** Records for this task follows **

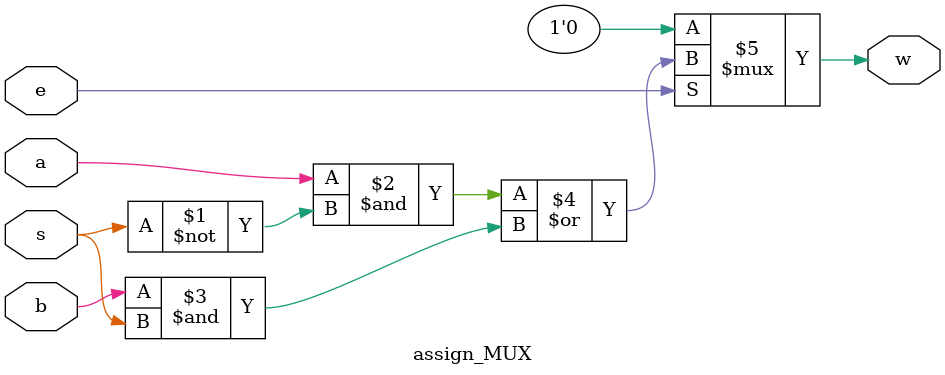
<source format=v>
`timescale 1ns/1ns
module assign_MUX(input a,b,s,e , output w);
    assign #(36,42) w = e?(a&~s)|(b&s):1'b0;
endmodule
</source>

** End of Records for this task **
** Records for this task follows **

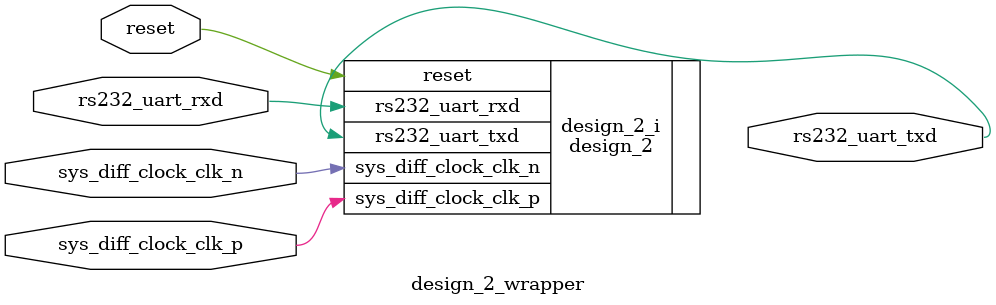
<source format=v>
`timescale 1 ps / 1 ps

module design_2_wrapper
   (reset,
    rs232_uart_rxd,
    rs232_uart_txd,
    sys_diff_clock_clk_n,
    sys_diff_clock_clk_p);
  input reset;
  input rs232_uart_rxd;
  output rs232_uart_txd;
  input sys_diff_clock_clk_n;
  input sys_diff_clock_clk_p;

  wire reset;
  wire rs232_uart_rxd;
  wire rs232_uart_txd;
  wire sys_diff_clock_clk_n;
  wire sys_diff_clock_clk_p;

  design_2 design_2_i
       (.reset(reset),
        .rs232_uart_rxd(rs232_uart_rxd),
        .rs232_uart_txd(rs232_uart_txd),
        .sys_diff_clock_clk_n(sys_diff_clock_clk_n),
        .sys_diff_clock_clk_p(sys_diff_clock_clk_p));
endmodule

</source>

** End of Records for this task **
** Records for this task follows **

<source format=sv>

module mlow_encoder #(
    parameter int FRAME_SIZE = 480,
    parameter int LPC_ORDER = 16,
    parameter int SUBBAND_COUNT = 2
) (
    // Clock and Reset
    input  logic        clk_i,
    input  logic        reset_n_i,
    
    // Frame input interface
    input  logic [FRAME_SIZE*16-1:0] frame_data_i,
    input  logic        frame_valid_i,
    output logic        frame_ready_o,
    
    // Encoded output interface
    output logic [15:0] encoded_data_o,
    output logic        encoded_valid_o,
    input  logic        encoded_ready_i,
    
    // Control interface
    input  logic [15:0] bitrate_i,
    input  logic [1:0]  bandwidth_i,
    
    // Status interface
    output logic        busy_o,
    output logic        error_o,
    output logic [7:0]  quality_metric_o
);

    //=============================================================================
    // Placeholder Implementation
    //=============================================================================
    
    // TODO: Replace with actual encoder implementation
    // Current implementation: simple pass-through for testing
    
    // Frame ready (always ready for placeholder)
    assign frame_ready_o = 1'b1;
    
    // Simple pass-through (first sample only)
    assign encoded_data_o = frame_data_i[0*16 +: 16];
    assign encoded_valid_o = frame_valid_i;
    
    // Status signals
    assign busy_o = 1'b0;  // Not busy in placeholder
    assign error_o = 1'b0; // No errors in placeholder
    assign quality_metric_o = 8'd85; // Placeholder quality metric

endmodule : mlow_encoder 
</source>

** End of Records for this task **

▸ **Activity**
Above are the records. Print exactly, and only, the lines from the line with "parameter int FRAME_SIZE" to the line with "Frame input interface", both inclusive.

▸ **Completed exercise**
    parameter int FRAME_SIZE = 480,
    parameter int LPC_ORDER = 16,
    parameter int SUBBAND_COUNT = 2
) (
    // Clock and Reset
    input  logic        clk_i,
    input  logic        reset_n_i,
    
    // Frame input interface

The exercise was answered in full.